A fire in 1939 caused by light keeper Matthew Wicke, resulted in heavy damage, and in the following year the house was torn down, replaced by a beacon set on the same foundation.

In the late 1800s, they built some new lighthouses on the Potomac River. This was because more ships were using the river, and the ships were getting bigger and needed deeper water. Around that time, there were steamships, like big boats, that operated on the Chesapeake Bay and its smaller rivers. They carried people and stuff on regular routes, sort of like how airplanes do today.

In the Wicomico River, which had a narrow and tricky entrance, three steamship lines and many smaller boats regularly stopped. People started asking for a lighthouse at Cob Island Bar (also known as Cob Point Bar) in 1875. They asked again in 1885 and 1887. Finally, in 1889, Congress gave $15,000 to build the lighthouse.

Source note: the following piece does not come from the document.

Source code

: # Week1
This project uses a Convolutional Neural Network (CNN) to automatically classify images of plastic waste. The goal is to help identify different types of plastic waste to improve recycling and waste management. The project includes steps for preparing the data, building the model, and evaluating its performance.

They didn't start building it until November 1889. They collected the materials and built the lighthouse in a factory at Lazaretto Depot, using the same plans as another lighthouse in Virginia. They brought all the parts to the site in November, and in a little over a month, they put it together. It started working on Christmas Day in 1889 and had a special type of lens called a fourth order Fresnel lens.